# hmm how is it possible

Discussion in 'Hardware Rumors' started by phantommaul, May 15, 2002.

1. ### phantommaul macrumors member

Joined:
Jan 8, 2002
Location:
istanbul,Turkey
#1
i have witnessed everyone complaining about the 133 system bus ( the general idea for them are out of date)

but this quote is taken from the specifications of XServe and they say it has the capacity of 1GB/s

and now i ask u (because i really dont know)
how could this happen (teach me the principal of system bus)
because i dont see any slow transfer times here

2. ### macstudent macrumors 6502

Joined:
Feb 12, 2002
Location:
Milwaukee, WI
3. ### sturm375 macrumors 6502

Joined:
Jan 8, 2002
Location:
Bakersfield, CA
#3
System Bus

I don't pretend to know everything about this issue, but I think I can supply you with some information.

There are several different areas that comprise the System Bus. I think what they are talking about here is the bus from the processor(s) and the RAM. Since we are talking about DDR RAM here, the data path into and out of the RAM is 128-bits wide. Actually that is 64-bit one way and 64-bit the other way. So Idealy we are talking about a theoretical maximum data throughput on this specific bus of 8.5 Gb/s. To get that you take the number of cycles in each second (133,000,000=133 MHz) and multiply that by 64 (the number of bit streams. Now remember I said 8.5 Gb/s, not GB/s, Gb=Giga-bit, GB=Giga-Byte. 1 Byte=8 bits, so you are about 1 GB/s real world transfer.

Now I left out a few things to get to the number Apple posted. If we were really talking about a completely 128-bit bus to DDR memory, the number would be much greater.

DDR=1 Write+1 Read each clock cycle (which is where they get the DDR 266 {2x133=266})

Now we are looking at a theoritical max of 17 Gb/s or 2.1 GB/s. However this is not a perfect system as the processor(s) are still 32-bit.

That is the main bus, and the one I think they are referencing in the ad. But don't forget there is much more going on in a computer than just processor to RAM. You can't forget about the PCI bus, IO bus (keyboard, mouse, USB, serial, ethernet, video), and HD bus.

Right now the slowest part of your computer is the Disk. The fastest IDE is now at 133 MB/s burst speed. And that is only one direction. These machines (Xserve) use ATA 100 Hard drives, which have a burst speed of 100 MB/s, and since they are IDE, you can only access one disk at a time. That is where SCSI excels.

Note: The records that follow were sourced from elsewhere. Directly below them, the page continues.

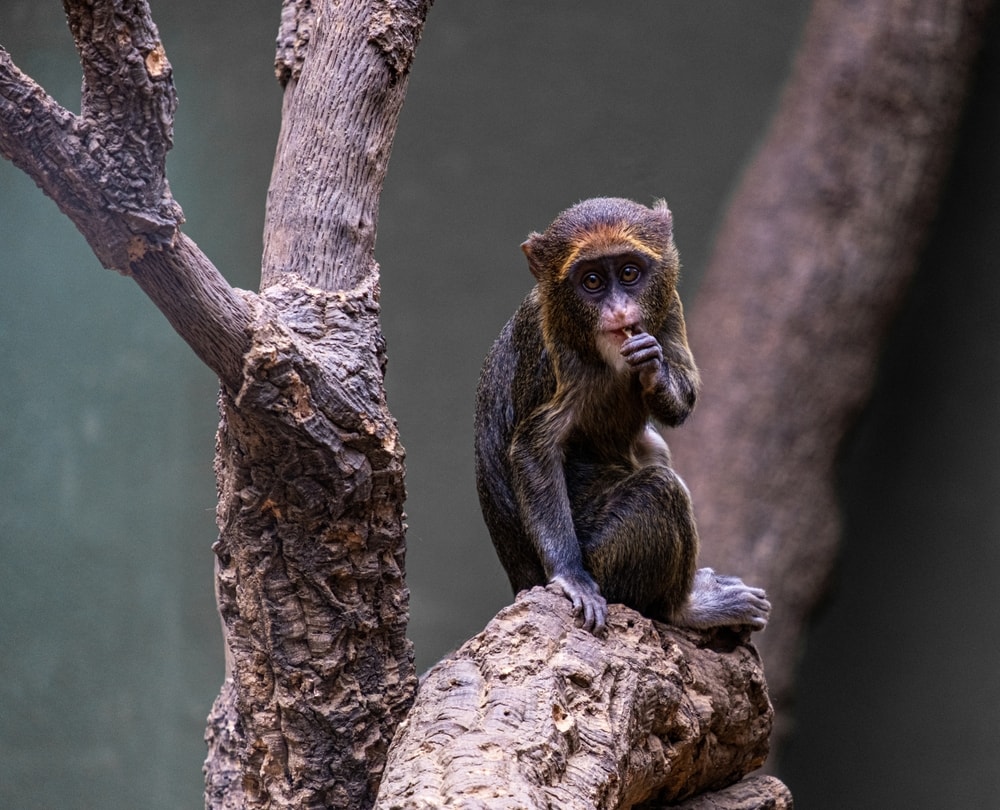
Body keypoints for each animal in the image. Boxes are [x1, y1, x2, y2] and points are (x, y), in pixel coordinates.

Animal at [474, 197, 770, 634]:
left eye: (629, 273)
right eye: (592, 282)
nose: (619, 311)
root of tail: (521, 582)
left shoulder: (670, 307)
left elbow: (686, 395)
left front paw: (655, 372)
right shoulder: (554, 353)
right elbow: (533, 449)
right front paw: (571, 577)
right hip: (606, 563)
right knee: (660, 491)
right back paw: (687, 608)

With an array of SCSI disks, you can have data going in and comming out of all hard drives at the same time. I think their data transfer rate is slightly faster as well.

I hope this helps

4. ### Catfish_Man macrumors 68030

Joined:
Sep 13, 2001
Location:
Portland, OR
#4
Re: hmm how is it possible

Well, to give you an idea of the competition, an AthlonXP's bus does 2.1Gb/sec, A new P4's does 4.2, a GeForce4 Ti does 10.2, and a Matrox Parhelia does 20. 133MHz Single Data Rate is approximately enough to completely handle a single 533MHz G4+, without anything else using the bus. So the ideal bus for the current dual 1GHz G4s would be something that runs at the same speed as the Pentium 4's bus (the P4 actually has a dual channel double data rate 133MHz bus, for 4x the effective bandwidth). A 500MHz RapidIO bus (speculated for the G5) would fit the job quite nicely.

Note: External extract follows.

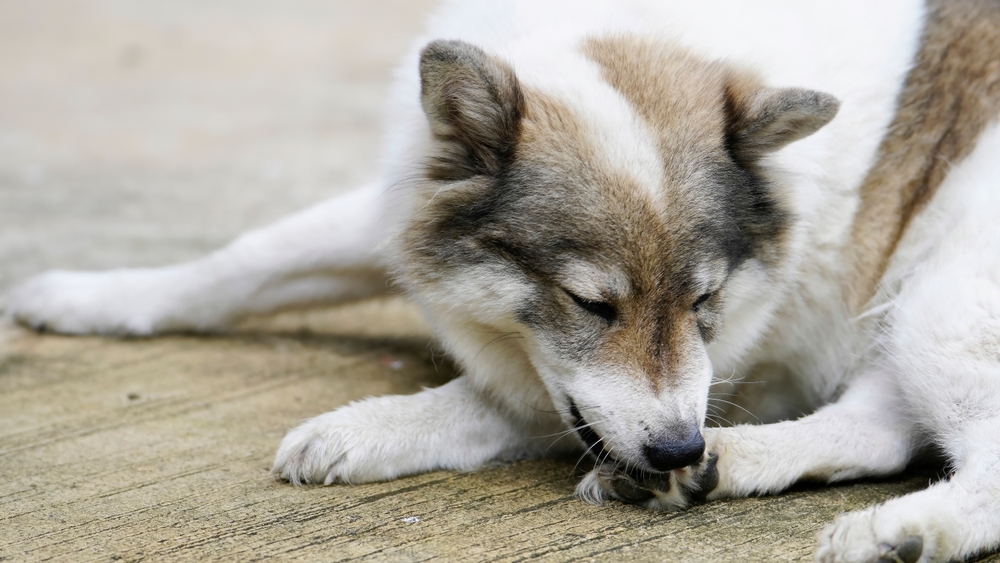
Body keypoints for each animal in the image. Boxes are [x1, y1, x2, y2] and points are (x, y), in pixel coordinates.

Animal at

5. ### wrylachlan macrumors regular

Joined:
Jan 25, 2002
#5
Re: Re: hmm how is it possible

This is all true, but because a 533 G4 can max out the bus doesn't mean it will all the time or even most of the time. Nor does it mean that if a 533 can max out the bus that a DP 1Ghz is bottlenecked to 1/4 it's potential by the bus. The fact is that in a well designed system, the vast majority of the info the chip is going to need to keep itself busy is available in cache.

In fact, the G4 is much more efficient at using its cache than x86 chips, which is why apple has waited so long to go to DDR. If Apple was using AMD or Intel chips they would have been forced to go to DDR long ago.

Please note that I am not saying I don't want a faster bus. I do. But I am under no delusion that doubling the bus speed will double the speed of all my applications.

Also, for a frame of reference, a DV stream does not fill up the 400MBps firewire, so a slightly more than 1GBps bus could essentially pass three full DV streams across it at once. If the chip could do the math that fast, the bus would provide it plenty of bandwith to do green-screening in realtime. That is already a lot of power.

I think Apple is taking its time because it is being realistic about the cost/benefit ratio. Not that I can't want the moon. I do want the moon and my RapidIO bus (though Hypertransport would be better IMHO).